In an excellent example of why pre-order pricing sometimes works, Virgin Galactic has set official ticket prices for a trip to the edge of space on board one of Richard Branson’s hybrid airplane rocket things. If you’d taken advantage of initial pricing, before anyone was wholly certain it was possible, you’d have paid R2.9 million (at today’s exchange rates), or $200,000.
But now you’re stuck paying a little over R6.5 million to ride the rich man’s rocket — which is a certainly almost reasonable (if you’re a wealthy American) $450,000 a pop.
Paying the price for Virgin Galactic
Virgin Galactic head Michael Colglazier said, “Leveraging the surge in consumer interest following the Unity 22 flight, we are excited to announce the reopening of sales effective today, beginning with our Spacefarer community.”
“As we endeavour to bring the wonder of space to a broad global population, we are delighted to open the door to an entirely new industry and consumer experience, ” he went on to say. The attendant price increase wasn’t exactly unexpected but it does put a trip more than 80km up in the air even further out of the reach of the average person.

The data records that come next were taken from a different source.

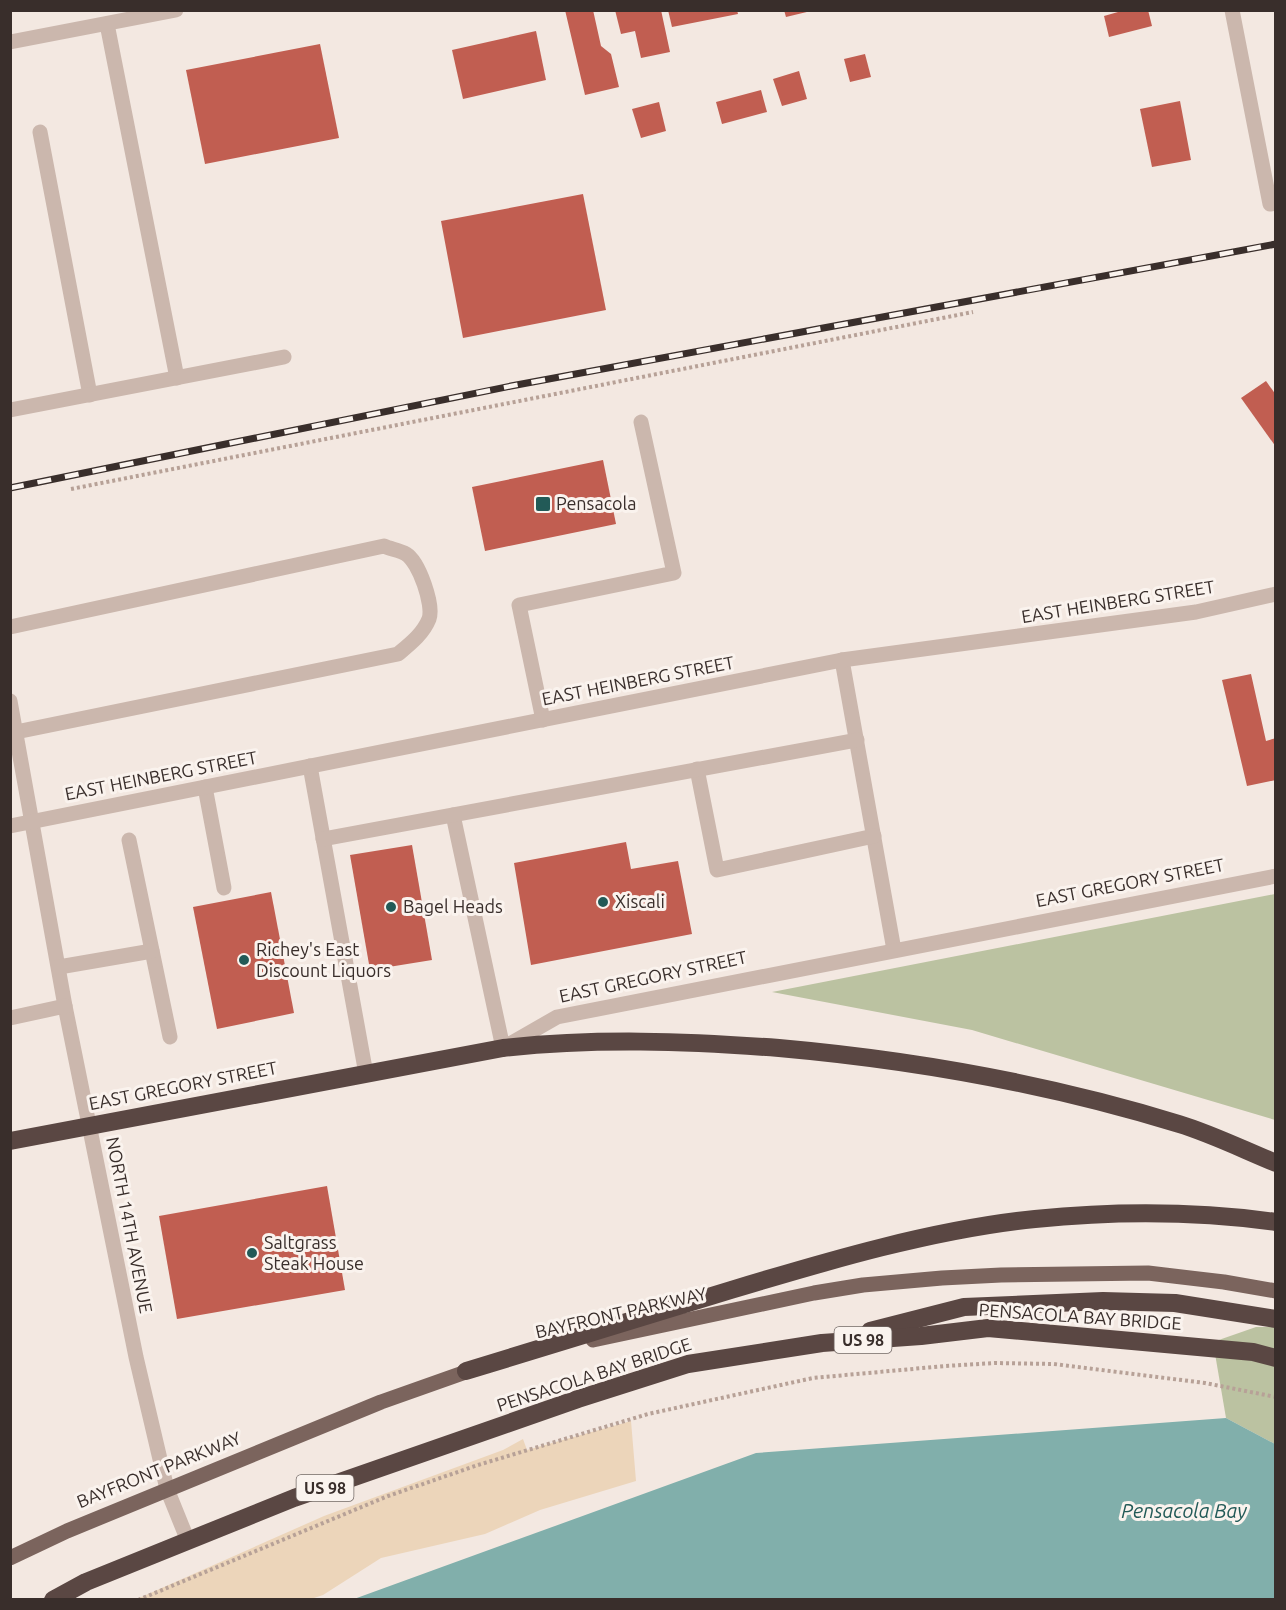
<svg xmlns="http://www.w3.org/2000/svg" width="1286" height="1610" font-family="Ubuntu,sans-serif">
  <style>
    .green { fill: #bbc2a1 }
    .sand { fill: #ecd5ba }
    .water { fill: #81afab }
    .building { fill: #c15e51 }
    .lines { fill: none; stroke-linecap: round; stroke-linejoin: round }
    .path { stroke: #b7a197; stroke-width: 4; stroke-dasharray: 3 3; stroke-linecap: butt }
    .minor { stroke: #cbb7ad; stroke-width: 15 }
    .major { stroke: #7b645d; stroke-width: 15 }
    .highway { stroke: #5a4743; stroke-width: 18 }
    .rail-casing { stroke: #392e2b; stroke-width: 7 }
    .rail { stroke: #faf3ee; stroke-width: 4.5; stroke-dasharray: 14; stroke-linecap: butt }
    .poi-dot { fill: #225a57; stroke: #faf3ee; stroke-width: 2 }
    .labels { text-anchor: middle; stroke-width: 6; stroke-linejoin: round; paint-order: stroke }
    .shield { fill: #faf3ee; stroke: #736966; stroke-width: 1.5 }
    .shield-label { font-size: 16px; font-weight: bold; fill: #392e2b }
    .poi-label { font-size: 18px; fill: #392e2b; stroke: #faf3ee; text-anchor: start }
    .street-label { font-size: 18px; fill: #392e2b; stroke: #faf3ee }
    .water-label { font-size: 20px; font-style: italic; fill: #225a57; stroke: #faf3ee }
  </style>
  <rect width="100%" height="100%" fill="#f3e8e1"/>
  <g class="green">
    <path d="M1275 894V1120L972 1030 772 992Z"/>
    <path d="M1256 1327H1275V1444L1226 1418 1213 1342Z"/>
  </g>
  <path class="sand" d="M631 1421 636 1481 540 1510 485 1534 381 1558 323 1595 311 1599H137L324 1516 503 1450 523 1439 527 1450Z"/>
  <path class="water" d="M1226 1418 1275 1444V1599H354L756 1453Z"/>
  <g class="building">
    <path d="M565 10H593L601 46 611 54 619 87 585 95Z"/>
    <path d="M615 10H661L670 52 641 58 635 31 621 34Z"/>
    <path d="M668 10H737L738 14 672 27Z"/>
    <path d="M784 10H811V11L786 17Z"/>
    <path d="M1125 10H1148L1152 26 1109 37 1104 16Z"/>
    <path d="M536 31 546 80 463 99 452 50Z"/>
    <path d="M320 44 339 138 205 164 186 70Z"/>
    <path d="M865 54 871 77 850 82 844 59Z"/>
    <path d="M799 71 807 99 782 106 773 79Z"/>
    <path d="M761 90 767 112 722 124 716 102Z"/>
    <path d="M1180 101 1191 160 1152 167 1140 109Z"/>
    <path d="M659 102 666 131 641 138 632 109Z"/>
    <path d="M583 194 606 310 463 338 441 221Z"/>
    <path d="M1266 381 1276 395V447L1241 398Z"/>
    <path d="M603 460 616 524 485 551 472 487Z"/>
    <path d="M1251 674 1266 741 1276 738V780L1247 786 1222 680Z"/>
    <path d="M626 842 631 869 678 861 692 934 531 965 514 863Z"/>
    <path d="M412 845 432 960 370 970 350 855Z"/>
    <path d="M271 892 294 1013 217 1029 193 907Z"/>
    <path d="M327 1186 345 1290 177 1319 159 1216Z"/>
  </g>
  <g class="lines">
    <g class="path">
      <path d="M71 489 973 312"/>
      <path d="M138 1600 388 1496 478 1465 648 1414 813 1378 945 1366 995 1363 1054 1364 1205 1383 1276 1397"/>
    </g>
    <g class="minor">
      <path d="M1232 10 1270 204 1276 203"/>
      <path d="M107 24 177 378"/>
      <path d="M10 42 176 10"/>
      <path d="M40 132 90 395"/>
      <path d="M10 410 284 357"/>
      <path d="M10 627 384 546C390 549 400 550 406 554 419 562 434 605 429 619 423 634 410 644 398 654L16 732"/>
      <path d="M842 660 894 950"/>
      <path d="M10 701 65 1006 136 1357 167 1489 188 1541"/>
      <path d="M543 720 519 605 674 573 641 422"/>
      <path d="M310 766 366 1074"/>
      <path d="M697 769 717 870 874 836"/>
      <path d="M205 787 224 888"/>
      <path d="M453 815 503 1048 557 1017 1276 876"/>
      <path d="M10 826 842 660 1196 612 1276 594"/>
      <path d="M323 839 857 740"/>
      <path d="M129 840 170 1037"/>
      <path d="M59 967 152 951"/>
      <path d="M10 1018 65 1006"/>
    </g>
    <g class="major">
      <path d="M593 1340 814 1293 863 1285 942 1278 1001 1275 1148 1273 1224 1282 1276 1291"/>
      <path d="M10 1558 67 1531 381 1402 477 1368"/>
    </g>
    <g class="highway">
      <path d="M10 1141 503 1048C595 1038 686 1041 779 1048 914 1060 1049 1084 1179 1124 1212 1134 1244 1150 1276 1163"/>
      <path d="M870 1331 964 1307 1103 1301 1175 1303 1276 1319"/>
      <path d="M466 1371C554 1344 642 1317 731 1290 827 1261 935 1229 1035 1219 1115 1211 1196 1211 1276 1222"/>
      <path d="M53 1600 86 1582 294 1498 578 1399 688 1364 822 1343 921 1336 988 1328 1253 1352 1276 1358"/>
    </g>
    <defs>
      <path id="rail" d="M10 488 511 386 1276 244"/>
    </defs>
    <use href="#rail" class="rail-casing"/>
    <use href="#rail" class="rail"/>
  </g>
  <g class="poi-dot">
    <rect x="535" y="496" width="16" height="16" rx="3"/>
    <circle cx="603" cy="902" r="6"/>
    <circle cx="391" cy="907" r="6"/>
    <circle cx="244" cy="960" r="6"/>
    <circle cx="252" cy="1253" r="6"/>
  </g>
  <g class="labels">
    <g class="shield">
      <rect x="834.5" y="1327" width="57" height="26" rx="4.5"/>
      <rect x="296.5" y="1475" width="57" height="26" rx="4.5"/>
    </g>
    <g class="shield-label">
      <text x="863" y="1346">US 98</text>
      <text x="325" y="1494">US 98</text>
    </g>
    <g class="poi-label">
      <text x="556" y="510">Pensacola</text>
      <text x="615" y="908">Xiscali</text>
      <text x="403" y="913">Bagel Heads</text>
      <text x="256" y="956">Richey's East<tspan x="256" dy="21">Discount Liquors</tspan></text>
      <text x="264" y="1249">Saltgrass<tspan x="264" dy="21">Steak House</tspan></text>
    </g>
    <g class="street-label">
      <text transform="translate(1118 602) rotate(-9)" y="6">EAST HEINBERG STREET</text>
      <text transform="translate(638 681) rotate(-11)" y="6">EAST HEINBERG STREET</text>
      <text transform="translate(161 776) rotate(-11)" y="6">EAST HEINBERG STREET</text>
      <text transform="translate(1130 883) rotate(-11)" y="6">EAST GREGORY STREET</text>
      <text transform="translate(653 977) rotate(-12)" y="6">EAST GREGORY STREET</text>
      <text transform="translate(183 1086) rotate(-11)" y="6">EAST GREGORY STREET</text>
      <text transform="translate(129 1225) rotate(79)" y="6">NORTH 14TH AVENUE</text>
      <text transform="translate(621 1313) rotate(-13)" y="6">BAYFRONT PARKWAY</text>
      <text transform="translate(1080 1317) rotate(4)" y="6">PENSACOLA BAY BRIDGE</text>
      <text transform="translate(594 1375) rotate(-18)" y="6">PENSACOLA BAY BRIDGE</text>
      <text transform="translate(159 1470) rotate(-22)" y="6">BAYFRONT PARKWAY</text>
    </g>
    <g class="water-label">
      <text x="1184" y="1518">Pensacola Bay</text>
    </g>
  </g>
  <rect width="1286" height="1610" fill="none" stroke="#392e2b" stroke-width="24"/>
</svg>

Still, if you’ve got the money for it (and are in Virgin Galactic’s Spacefarer community) you might get a paid flight… as soon as the 600 people in front of you have their turn. September this year might see the company (finally) officially make money with a trip for the Italian Air Force (which will cost $600,000 per person) that will carry three passengers and a few scientific experiments. They might get to call themselves astronauts. Maybe.
Just about everyone else, whether they’re paying big money for tickets or getting them for free, probably won’t be permitted to claim that honour, unless they successfully pilot a failing craft away from a small town or something equally heroic while they’re up there.